I got this message after I convert a few columns from "characters" to "numeric": Warning message: Unknown or uninitialised column:df
I needed to load a csv file (from Qualtrics) into R.
filename <- "/Users/Study1.csv"
library(readr)
df <- read_csv(filename)
The first row contains the variable names, but the second and the third rows are a chunk of characters not useful for R. Therefore, I needed to remove those two rows. However, since R already recognised rows 18 to the end to be characters thanks to those useless chunks of strings, I needed to convert these rows manually to numeric (which is necessary for me to do further analysis).
# The 2nd and 3rd rows of the csv file are useless (they are strings)
df <- df[3:nrow(df), ]
# cols 18 to the end are supposed to be numeric, but the 2nd and 3rd rows are string, so R thinks that these columns contain strings
df[ ,18:ncol(df)] <- lapply(df[ ,18:ncol(df)], as.numeric)
After running the above code, the error popped up:
Warning message:
Unknown or uninitialised column: 'df'.
Parsed with column specification:
cols(
.default = col_character()
)
See spec(...) for full column specifications.
NAs introduced by coercionNAs introduced by coercion
The NAs are fine. But the error message is annoying. Is there a better way to convert my columns to numeric? Thank you all!
EDITED
Thank you all for your advice. I tried the method of skip
ing the 2nd and the 3rd rows. However, one peculiar thing happened. Because on cell contains multiple rows, separate by empty lines, R recognised it incorrectly.

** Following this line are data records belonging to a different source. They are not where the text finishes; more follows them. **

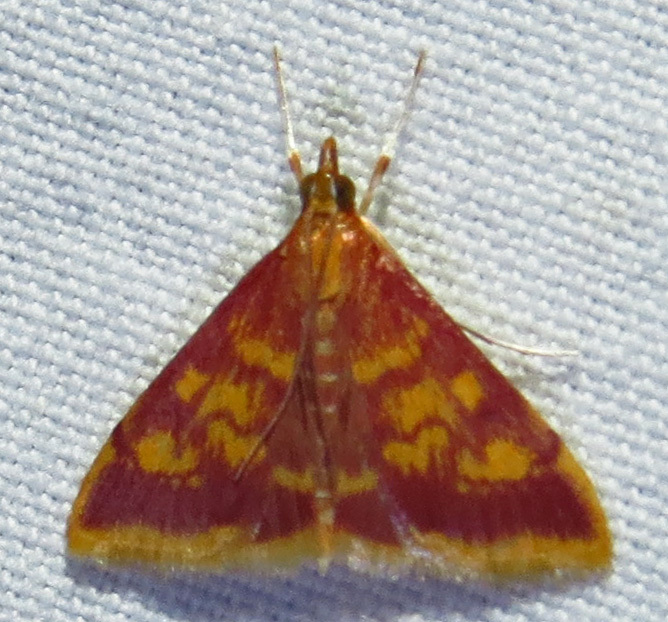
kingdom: Animalia
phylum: Arthropoda
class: Insecta
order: Lepidoptera
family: Crambidae
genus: Pyrausta
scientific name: Pyrausta acrionalis
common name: Mint-loving pyrausta moth
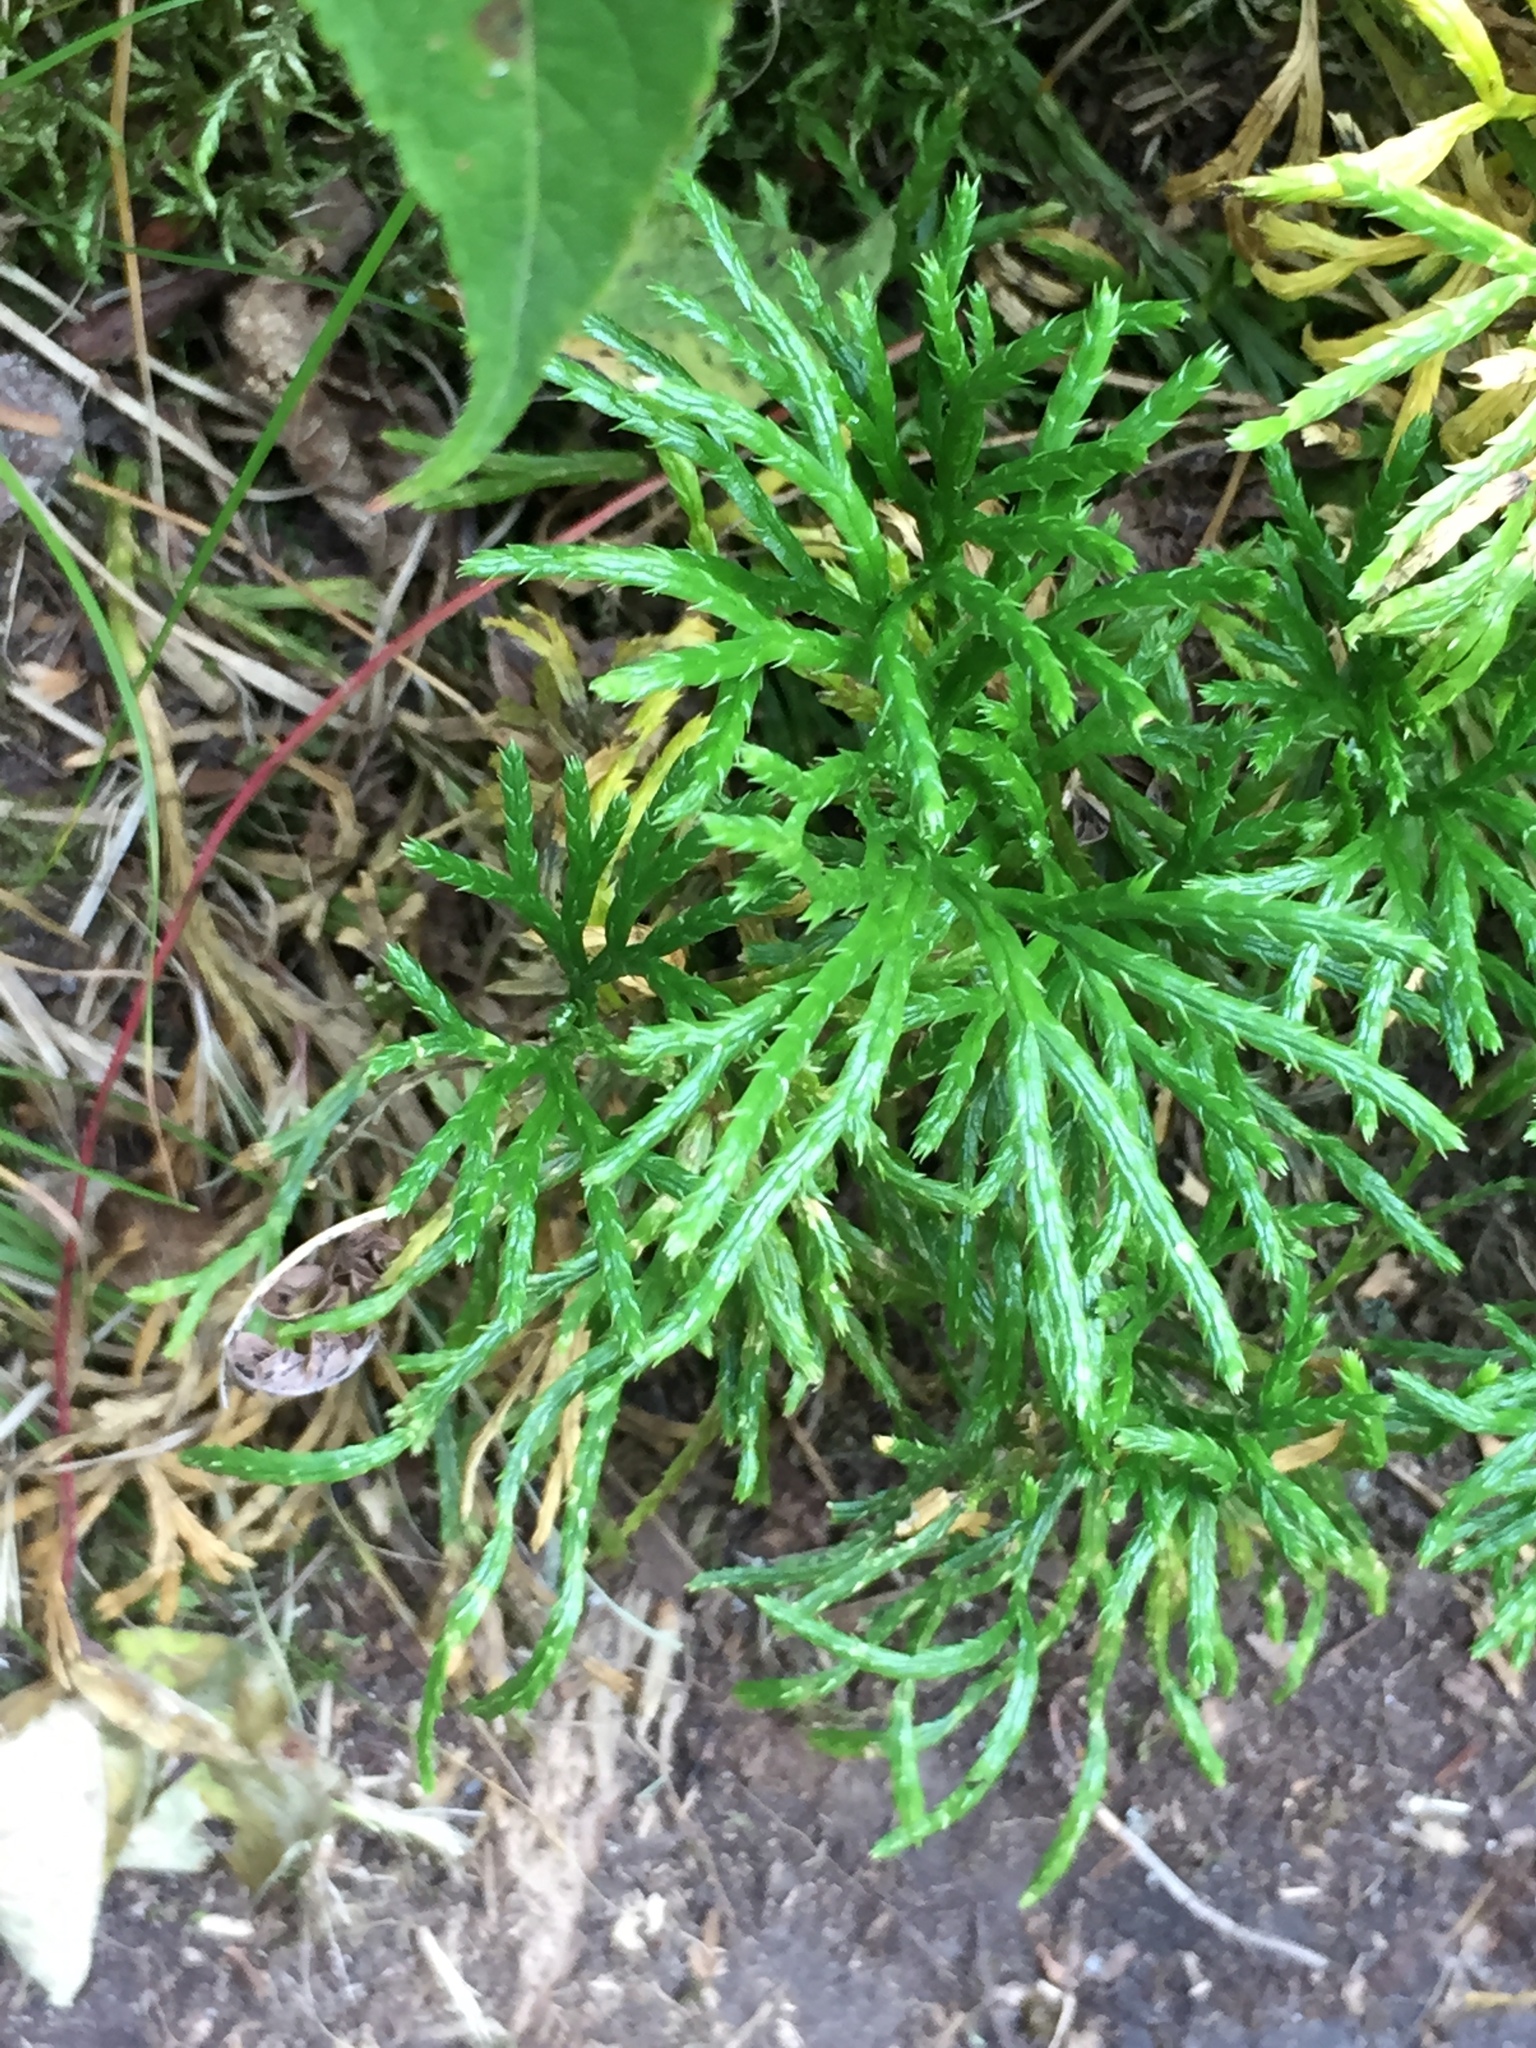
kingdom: Plantae
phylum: Tracheophyta
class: Lycopodiopsida
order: Lycopodiales
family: Lycopodiaceae
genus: Diphasiastrum
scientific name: Diphasiastrum complanatum
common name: Northern running-pine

I blurred the original text in the picture. It happens whether or not I clicked ""First Row as Names". Can you suggest any fix to it? Thanks all again.
UPDATE on 2018-05-30: I've solved the problem. Please see my answer below or visit How to import Qualtrics data (in csv format) into R
Thank you all for your advice and comments. I heeded @alistaire 's advice of using skip
.
As per the newline
in the qualtrics cell, I found that I could click on "More options" when exporting data, and select "remove line breaks".
Following the advice from Skip specific rows using read.csv in R, I used the following code to solve my problem.
headers = read.csv(filename, header = F, nrows = 1, as.is = T)
df = read.csv(filename, skip = 3, header = F)
colnames(df)= headers